(The problem): Return every item below word for word, with no changes.

(Raw data):

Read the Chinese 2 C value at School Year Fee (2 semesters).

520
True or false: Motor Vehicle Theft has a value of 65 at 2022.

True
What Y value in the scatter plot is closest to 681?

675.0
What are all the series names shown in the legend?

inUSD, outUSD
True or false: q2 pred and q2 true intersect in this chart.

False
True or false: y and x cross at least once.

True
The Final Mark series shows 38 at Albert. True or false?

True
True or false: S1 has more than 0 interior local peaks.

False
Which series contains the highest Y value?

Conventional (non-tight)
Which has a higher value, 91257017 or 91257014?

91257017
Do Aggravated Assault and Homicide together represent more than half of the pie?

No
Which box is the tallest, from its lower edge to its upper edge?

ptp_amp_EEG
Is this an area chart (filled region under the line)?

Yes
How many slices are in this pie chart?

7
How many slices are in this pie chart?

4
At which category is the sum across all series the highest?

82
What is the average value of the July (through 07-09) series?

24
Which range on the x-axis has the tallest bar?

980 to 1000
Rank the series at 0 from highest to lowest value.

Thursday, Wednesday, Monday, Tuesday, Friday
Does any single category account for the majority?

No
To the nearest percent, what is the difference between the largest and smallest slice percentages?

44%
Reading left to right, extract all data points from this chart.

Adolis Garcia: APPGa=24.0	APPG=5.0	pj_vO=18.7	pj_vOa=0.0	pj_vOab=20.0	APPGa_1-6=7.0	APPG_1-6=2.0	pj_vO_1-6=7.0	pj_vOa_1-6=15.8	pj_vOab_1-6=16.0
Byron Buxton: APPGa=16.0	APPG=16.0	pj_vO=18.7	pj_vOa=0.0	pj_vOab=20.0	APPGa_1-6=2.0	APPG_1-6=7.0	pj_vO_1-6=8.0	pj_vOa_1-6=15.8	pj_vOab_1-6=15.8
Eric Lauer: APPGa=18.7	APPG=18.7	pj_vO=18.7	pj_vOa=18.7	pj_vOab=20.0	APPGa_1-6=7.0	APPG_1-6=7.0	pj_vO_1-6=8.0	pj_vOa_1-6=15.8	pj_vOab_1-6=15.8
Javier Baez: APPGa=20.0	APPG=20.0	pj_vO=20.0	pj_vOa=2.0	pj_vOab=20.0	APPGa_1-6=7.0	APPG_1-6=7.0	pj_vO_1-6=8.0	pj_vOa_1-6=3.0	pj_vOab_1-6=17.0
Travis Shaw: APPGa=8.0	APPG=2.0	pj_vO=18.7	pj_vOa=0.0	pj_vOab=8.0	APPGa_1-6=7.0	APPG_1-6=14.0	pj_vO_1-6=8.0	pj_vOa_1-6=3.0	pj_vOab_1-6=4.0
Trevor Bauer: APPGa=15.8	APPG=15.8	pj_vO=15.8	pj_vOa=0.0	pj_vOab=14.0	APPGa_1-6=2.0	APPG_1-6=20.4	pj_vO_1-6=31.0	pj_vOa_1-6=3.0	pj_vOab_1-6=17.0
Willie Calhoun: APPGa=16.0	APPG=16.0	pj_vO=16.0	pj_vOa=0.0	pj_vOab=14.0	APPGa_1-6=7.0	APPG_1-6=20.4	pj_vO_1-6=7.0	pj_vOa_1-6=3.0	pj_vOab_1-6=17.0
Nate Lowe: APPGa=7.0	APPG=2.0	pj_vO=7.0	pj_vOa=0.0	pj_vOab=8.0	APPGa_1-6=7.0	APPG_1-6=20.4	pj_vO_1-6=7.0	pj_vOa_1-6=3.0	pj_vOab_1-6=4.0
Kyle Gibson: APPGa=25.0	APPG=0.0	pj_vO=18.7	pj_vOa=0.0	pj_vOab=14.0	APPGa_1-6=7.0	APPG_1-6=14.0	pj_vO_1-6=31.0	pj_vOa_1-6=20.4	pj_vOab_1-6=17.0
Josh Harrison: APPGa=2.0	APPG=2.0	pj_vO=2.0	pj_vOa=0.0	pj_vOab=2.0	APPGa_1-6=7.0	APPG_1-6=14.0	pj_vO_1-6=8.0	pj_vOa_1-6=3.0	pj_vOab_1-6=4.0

(Solution to this task):
Read the Chinese 2 C value at School Year Fee (2 semesters).

520
True or false: Motor Vehicle Theft has a value of 65 at 2022.

True
What Y value in the scatter plot is closest to 681?

675.0
What are all the series names shown in the legend?

inUSD, outUSD
True or false: q2 pred and q2 true intersect in this chart.

False
True or false: y and x cross at least once.

True
The Final Mark series shows 38 at Albert. True or false?

True
True or false: S1 has more than 0 interior local peaks.

False
Which series contains the highest Y value?

Conventional (non-tight)
Which has a higher value, 91257017 or 91257014?

91257017
Do Aggravated Assault and Homicide together represent more than half of the pie?

No
Which box is the tallest, from its lower edge to its upper edge?

ptp_amp_EEG
Is this an area chart (filled region under the line)?

Yes
How many slices are in this pie chart?

7
How many slices are in this pie chart?

4
At which category is the sum across all series the highest?

82
What is the average value of the July (through 07-09) series?

24
Which range on the x-axis has the tallest bar?

980 to 1000
Rank the series at 0 from highest to lowest value.

Thursday, Wednesday, Monday, Tuesday, Friday
Does any single category account for the majority?

No
To the nearest percent, what is the difference between the largest and smallest slice percentages?

44%
Reading left to right, extract all data points from this chart.

Adolis Garcia: APPGa=24.0	APPG=5.0	pj_vO=18.7	pj_vOa=0.0	pj_vOab=20.0	APPGa_1-6=7.0	APPG_1-6=2.0	pj_vO_1-6=7.0	pj_vOa_1-6=15.8	pj_vOab_1-6=16.0
Byron Buxton: APPGa=16.0	APPG=16.0	pj_vO=18.7	pj_vOa=0.0	pj_vOab=20.0	APPGa_1-6=2.0	APPG_1-6=7.0	pj_vO_1-6=8.0	pj_vOa_1-6=15.8	pj_vOab_1-6=15.8
Eric Lauer: APPGa=18.7	APPG=18.7	pj_vO=18.7	pj_vOa=18.7	pj_vOab=20.0	APPGa_1-6=7.0	APPG_1-6=7.0	pj_vO_1-6=8.0	pj_vOa_1-6=15.8	pj_vOab_1-6=15.8
Javier Baez: APPGa=20.0	APPG=20.0	pj_vO=20.0	pj_vOa=2.0	pj_vOab=20.0	APPGa_1-6=7.0	APPG_1-6=7.0	pj_vO_1-6=8.0	pj_vOa_1-6=3.0	pj_vOab_1-6=17.0
Travis Shaw: APPGa=8.0	APPG=2.0	pj_vO=18.7	pj_vOa=0.0	pj_vOab=8.0	APPGa_1-6=7.0	APPG_1-6=14.0	pj_vO_1-6=8.0	pj_vOa_1-6=3.0	pj_vOab_1-6=4.0
Trevor Bauer: APPGa=15.8	APPG=15.8	pj_vO=15.8	pj_vOa=0.0	pj_vOab=14.0	APPGa_1-6=2.0	APPG_1-6=20.4	pj_vO_1-6=31.0	pj_vOa_1-6=3.0	pj_vOab_1-6=17.0
Willie Calhoun: APPGa=16.0	APPG=16.0	pj_vO=16.0	pj_vOa=0.0	pj_vOab=14.0	APPGa_1-6=7.0	APPG_1-6=20.4	pj_vO_1-6=7.0	pj_vOa_1-6=3.0	pj_vOab_1-6=17.0
Nate Lowe: APPGa=7.0	APPG=2.0	pj_vO=7.0	pj_vOa=0.0	pj_vOab=8.0	APPGa_1-6=7.0	APPG_1-6=20.4	pj_vO_1-6=7.0	pj_vOa_1-6=3.0	pj_vOab_1-6=4.0
Kyle Gibson: APPGa=25.0	APPG=0.0	pj_vO=18.7	pj_vOa=0.0	pj_vOab=14.0	APPGa_1-6=7.0	APPG_1-6=14.0	pj_vO_1-6=31.0	pj_vOa_1-6=20.4	pj_vOab_1-6=17.0
Josh Harrison: APPGa=2.0	APPG=2.0	pj_vO=2.0	pj_vOa=0.0	pj_vOab=2.0	APPGa_1-6=7.0	APPG_1-6=14.0	pj_vO_1-6=8.0	pj_vOa_1-6=3.0	pj_vOab_1-6=4.0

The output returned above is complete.